[Records for the task — start]

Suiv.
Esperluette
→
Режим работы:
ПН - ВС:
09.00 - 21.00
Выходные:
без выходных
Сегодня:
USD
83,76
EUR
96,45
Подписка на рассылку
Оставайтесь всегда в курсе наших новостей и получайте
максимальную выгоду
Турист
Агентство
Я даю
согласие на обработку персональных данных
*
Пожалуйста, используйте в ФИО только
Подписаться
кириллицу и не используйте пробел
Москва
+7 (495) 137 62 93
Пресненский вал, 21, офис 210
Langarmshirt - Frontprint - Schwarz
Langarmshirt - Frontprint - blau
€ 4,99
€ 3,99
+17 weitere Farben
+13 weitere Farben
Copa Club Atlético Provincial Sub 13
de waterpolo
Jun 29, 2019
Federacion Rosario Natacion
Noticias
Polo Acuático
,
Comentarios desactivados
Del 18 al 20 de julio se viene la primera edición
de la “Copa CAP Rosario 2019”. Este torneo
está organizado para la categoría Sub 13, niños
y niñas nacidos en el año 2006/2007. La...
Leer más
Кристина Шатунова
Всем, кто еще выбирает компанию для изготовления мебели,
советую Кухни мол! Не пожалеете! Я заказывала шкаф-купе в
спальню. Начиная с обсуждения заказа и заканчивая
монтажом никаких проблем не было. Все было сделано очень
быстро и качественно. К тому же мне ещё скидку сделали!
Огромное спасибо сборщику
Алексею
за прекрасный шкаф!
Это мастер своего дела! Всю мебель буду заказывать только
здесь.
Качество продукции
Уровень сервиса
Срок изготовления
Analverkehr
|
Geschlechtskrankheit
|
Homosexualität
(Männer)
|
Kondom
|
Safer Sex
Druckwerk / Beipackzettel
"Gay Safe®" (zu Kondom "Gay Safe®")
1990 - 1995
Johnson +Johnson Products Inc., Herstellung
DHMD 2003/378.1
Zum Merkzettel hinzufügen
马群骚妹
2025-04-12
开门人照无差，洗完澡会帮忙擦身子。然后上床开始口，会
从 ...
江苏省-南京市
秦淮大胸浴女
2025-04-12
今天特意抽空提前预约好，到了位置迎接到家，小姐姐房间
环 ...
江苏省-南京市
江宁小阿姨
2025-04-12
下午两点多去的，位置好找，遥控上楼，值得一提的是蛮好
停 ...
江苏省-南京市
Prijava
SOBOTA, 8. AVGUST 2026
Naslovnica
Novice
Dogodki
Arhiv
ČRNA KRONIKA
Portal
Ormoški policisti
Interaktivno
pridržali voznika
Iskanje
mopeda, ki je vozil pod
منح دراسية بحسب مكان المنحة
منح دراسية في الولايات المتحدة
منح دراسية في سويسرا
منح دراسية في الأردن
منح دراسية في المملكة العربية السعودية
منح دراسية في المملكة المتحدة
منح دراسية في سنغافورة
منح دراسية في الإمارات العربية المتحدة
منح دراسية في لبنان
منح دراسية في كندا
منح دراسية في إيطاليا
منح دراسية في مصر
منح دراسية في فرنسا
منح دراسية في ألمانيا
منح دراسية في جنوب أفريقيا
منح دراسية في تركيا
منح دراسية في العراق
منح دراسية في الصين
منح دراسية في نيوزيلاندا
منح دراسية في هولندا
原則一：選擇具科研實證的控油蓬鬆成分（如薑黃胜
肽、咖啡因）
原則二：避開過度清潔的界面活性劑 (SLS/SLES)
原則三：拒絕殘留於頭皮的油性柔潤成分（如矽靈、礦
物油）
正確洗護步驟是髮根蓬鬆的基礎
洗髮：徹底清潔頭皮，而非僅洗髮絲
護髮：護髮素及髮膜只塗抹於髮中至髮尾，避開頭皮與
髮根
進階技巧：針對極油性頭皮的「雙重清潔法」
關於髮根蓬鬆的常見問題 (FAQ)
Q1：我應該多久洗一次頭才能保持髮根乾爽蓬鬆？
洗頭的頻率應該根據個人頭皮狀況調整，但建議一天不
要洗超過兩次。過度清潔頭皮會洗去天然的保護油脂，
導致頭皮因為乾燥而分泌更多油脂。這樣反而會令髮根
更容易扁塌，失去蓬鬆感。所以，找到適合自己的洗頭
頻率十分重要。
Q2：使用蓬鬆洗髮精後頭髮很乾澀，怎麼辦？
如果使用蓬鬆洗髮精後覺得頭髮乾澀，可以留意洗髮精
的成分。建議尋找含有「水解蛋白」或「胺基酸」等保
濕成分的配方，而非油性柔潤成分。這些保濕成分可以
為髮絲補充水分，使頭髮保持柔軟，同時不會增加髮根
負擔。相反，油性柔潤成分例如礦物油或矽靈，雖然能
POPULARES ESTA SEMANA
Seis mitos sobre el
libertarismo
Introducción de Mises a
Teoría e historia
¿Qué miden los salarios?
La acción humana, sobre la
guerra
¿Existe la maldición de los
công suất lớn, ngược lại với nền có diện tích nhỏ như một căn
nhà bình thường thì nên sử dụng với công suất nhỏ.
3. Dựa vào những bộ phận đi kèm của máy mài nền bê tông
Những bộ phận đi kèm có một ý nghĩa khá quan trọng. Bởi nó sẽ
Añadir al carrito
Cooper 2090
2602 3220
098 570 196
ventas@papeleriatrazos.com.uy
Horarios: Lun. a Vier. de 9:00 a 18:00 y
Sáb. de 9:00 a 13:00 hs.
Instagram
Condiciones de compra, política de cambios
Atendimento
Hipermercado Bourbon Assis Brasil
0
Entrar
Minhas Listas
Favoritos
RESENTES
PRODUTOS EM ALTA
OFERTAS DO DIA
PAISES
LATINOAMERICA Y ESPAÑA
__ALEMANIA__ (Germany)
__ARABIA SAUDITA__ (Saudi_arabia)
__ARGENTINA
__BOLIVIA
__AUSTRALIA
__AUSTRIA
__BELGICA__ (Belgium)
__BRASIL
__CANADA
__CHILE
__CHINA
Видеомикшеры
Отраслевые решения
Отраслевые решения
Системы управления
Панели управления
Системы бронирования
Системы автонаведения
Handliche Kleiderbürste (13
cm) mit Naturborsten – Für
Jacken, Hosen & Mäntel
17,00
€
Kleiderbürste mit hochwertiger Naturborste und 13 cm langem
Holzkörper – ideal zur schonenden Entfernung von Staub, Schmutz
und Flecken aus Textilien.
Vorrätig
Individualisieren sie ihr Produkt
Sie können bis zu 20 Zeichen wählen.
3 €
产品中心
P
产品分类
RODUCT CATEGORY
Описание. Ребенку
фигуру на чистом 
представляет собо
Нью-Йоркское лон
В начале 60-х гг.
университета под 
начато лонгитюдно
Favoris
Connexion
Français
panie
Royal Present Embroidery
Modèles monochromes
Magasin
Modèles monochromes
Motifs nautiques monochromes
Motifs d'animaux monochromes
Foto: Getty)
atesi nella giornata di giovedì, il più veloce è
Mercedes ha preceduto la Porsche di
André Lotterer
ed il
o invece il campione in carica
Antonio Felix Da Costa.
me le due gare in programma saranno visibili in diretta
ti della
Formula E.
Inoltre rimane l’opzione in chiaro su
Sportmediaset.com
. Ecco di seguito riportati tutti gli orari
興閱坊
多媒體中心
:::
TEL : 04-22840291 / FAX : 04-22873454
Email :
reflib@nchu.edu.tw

[Records for the task — finish]

- About this exercise -
Give every entry once more, exactly as it reads.

- Expected answer -
Suiv.
Esperluette
→
Режим работы:
ПН - ВС:
09.00 - 21.00
Выходные:
без выходных
Сегодня:
USD
83,76
EUR
96,45
Подписка на рассылку
Оставайтесь всегда в курсе наших новостей и получайте
максимальную выгоду
Турист
Агентство
Я даю
согласие на обработку персональных данных
*
Пожалуйста, используйте в ФИО только
Подписаться
кириллицу и не используйте пробел
Москва
+7 (495) 137 62 93
Пресненский вал, 21, офис 210
Langarmshirt - Frontprint - Schwarz
Langarmshirt - Frontprint - blau
€ 4,99
€ 3,99
+17 weitere Farben
+13 weitere Farben
Copa Club Atlético Provincial Sub 13
de waterpolo
Jun 29, 2019
Federacion Rosario Natacion
Noticias
Polo Acuático
,
Comentarios desactivados
Del 18 al 20 de julio se viene la primera edición
de la “Copa CAP Rosario 2019”. Este torneo
está organizado para la categoría Sub 13, niños
y niñas nacidos en el año 2006/2007. La...
Leer más
Кристина Шатунова
Всем, кто еще выбирает компанию для изготовления мебели,
советую Кухни мол! Не пожалеете! Я заказывала шкаф-купе в
спальню. Начиная с обсуждения заказа и заканчивая
монтажом никаких проблем не было. Все было сделано очень
быстро и качественно. К тому же мне ещё скидку сделали!
Огромное спасибо сборщику
Алексею
за прекрасный шкаф!
Это мастер своего дела! Всю мебель буду заказывать только
здесь.
Качество продукции
Уровень сервиса
Срок изготовления
Analverkehr
|
Geschlechtskrankheit
|
Homosexualität
(Männer)
|
Kondom
|
Safer Sex
Druckwerk / Beipackzettel
"Gay Safe®" (zu Kondom "Gay Safe®")
1990 - 1995
Johnson +Johnson Products Inc., Herstellung
DHMD 2003/378.1
Zum Merkzettel hinzufügen
马群骚妹
2025-04-12
开门人照无差，洗完澡会帮忙擦身子。然后上床开始口，会
从 ...
江苏省-南京市
秦淮大胸浴女
2025-04-12
今天特意抽空提前预约好，到了位置迎接到家，小姐姐房间
环 ...
江苏省-南京市
江宁小阿姨
2025-04-12
下午两点多去的，位置好找，遥控上楼，值得一提的是蛮好
停 ...
江苏省-南京市
Prijava
SOBOTA, 8. AVGUST 2026
Naslovnica
Novice
Dogodki
Arhiv
ČRNA KRONIKA
Portal
Ormoški policisti
Interaktivno
pridržali voznika
Iskanje
mopeda, ki je vozil pod
منح دراسية بحسب مكان المنحة
منح دراسية في الولايات المتحدة
منح دراسية في سويسرا
منح دراسية في الأردن
منح دراسية في المملكة العربية السعودية
منح دراسية في المملكة المتحدة
منح دراسية في سنغافورة
منح دراسية في الإمارات العربية المتحدة
منح دراسية في لبنان
منح دراسية في كندا
منح دراسية في إيطاليا
منح دراسية في مصر
منح دراسية في فرنسا
منح دراسية في ألمانيا
منح دراسية في جنوب أفريقيا
منح دراسية في تركيا
منح دراسية في العراق
منح دراسية في الصين
منح دراسية في نيوزيلاندا
منح دراسية في هولندا
原則一：選擇具科研實證的控油蓬鬆成分（如薑黃胜
肽、咖啡因）
原則二：避開過度清潔的界面活性劑 (SLS/SLES)
原則三：拒絕殘留於頭皮的油性柔潤成分（如矽靈、礦
物油）
正確洗護步驟是髮根蓬鬆的基礎
洗髮：徹底清潔頭皮，而非僅洗髮絲
護髮：護髮素及髮膜只塗抹於髮中至髮尾，避開頭皮與
髮根
進階技巧：針對極油性頭皮的「雙重清潔法」
關於髮根蓬鬆的常見問題 (FAQ)
Q1：我應該多久洗一次頭才能保持髮根乾爽蓬鬆？
洗頭的頻率應該根據個人頭皮狀況調整，但建議一天不
要洗超過兩次。過度清潔頭皮會洗去天然的保護油脂，
導致頭皮因為乾燥而分泌更多油脂。這樣反而會令髮根
更容易扁塌，失去蓬鬆感。所以，找到適合自己的洗頭
頻率十分重要。
Q2：使用蓬鬆洗髮精後頭髮很乾澀，怎麼辦？
如果使用蓬鬆洗髮精後覺得頭髮乾澀，可以留意洗髮精
的成分。建議尋找含有「水解蛋白」或「胺基酸」等保
濕成分的配方，而非油性柔潤成分。這些保濕成分可以
為髮絲補充水分，使頭髮保持柔軟，同時不會增加髮根
負擔。相反，油性柔潤成分例如礦物油或矽靈，雖然能
POPULARES ESTA SEMANA
Seis mitos sobre el
libertarismo
Introducción de Mises a
Teoría e historia
¿Qué miden los salarios?
La acción humana, sobre la
guerra
¿Existe la maldición de los
công suất lớn, ngược lại với nền có diện tích nhỏ như một căn
nhà bình thường thì nên sử dụng với công suất nhỏ.
3. Dựa vào những bộ phận đi kèm của máy mài nền bê tông
Những bộ phận đi kèm có một ý nghĩa khá quan trọng. Bởi nó sẽ
Añadir al carrito
Cooper 2090
2602 3220
098 570 196
ventas@papeleriatrazos.com.uy
Horarios: Lun. a Vier. de 9:00 a 18:00 y
Sáb. de 9:00 a 13:00 hs.
Instagram
Condiciones de compra, política de cambios
Atendimento
Hipermercado Bourbon Assis Brasil
0
Entrar
Minhas Listas
Favoritos
RESENTES
PRODUTOS EM ALTA
OFERTAS DO DIA
PAISES
LATINOAMERICA Y ESPAÑA
__ALEMANIA__ (Germany)
__ARABIA SAUDITA__ (Saudi_arabia)
__ARGENTINA
__BOLIVIA
__AUSTRALIA
__AUSTRIA
__BELGICA__ (Belgium)
__BRASIL
__CANADA
__CHILE
__CHINA
Видеомикшеры
Отраслевые решения
Отраслевые решения
Системы управления
Панели управления
Системы бронирования
Системы автонаведения
Handliche Kleiderbürste (13
cm) mit Naturborsten – Für
Jacken, Hosen & Mäntel
17,00
€
Kleiderbürste mit hochwertiger Naturborste und 13 cm langem
Holzkörper – ideal zur schonenden Entfernung von Staub, Schmutz
und Flecken aus Textilien.
Vorrätig
Individualisieren sie ihr Produkt
Sie können bis zu 20 Zeichen wählen.
3 €
产品中心
P
产品分类
RODUCT CATEGORY
Описание. Ребенку
фигуру на чистом 
представляет собо
Нью-Йоркское лон
В начале 60-х гг.
университета под 
начато лонгитюдно
Favoris
Connexion
Français
panie
Royal Present Embroidery
Modèles monochromes
Magasin
Modèles monochromes
Motifs nautiques monochromes
Motifs d'animaux monochromes
Foto: Getty)
atesi nella giornata di giovedì, il più veloce è
Mercedes ha preceduto la Porsche di
André Lotterer
ed il
o invece il campione in carica
Antonio Felix Da Costa.
me le due gare in programma saranno visibili in diretta
ti della
Formula E.
Inoltre rimane l’opzione in chiaro su
Sportmediaset.com
. Ecco di seguito riportati tutti gli orari
興閱坊
多媒體中心
:::
TEL : 04-22840291 / FAX : 04-22873454
Email :
reflib@nchu.edu.tw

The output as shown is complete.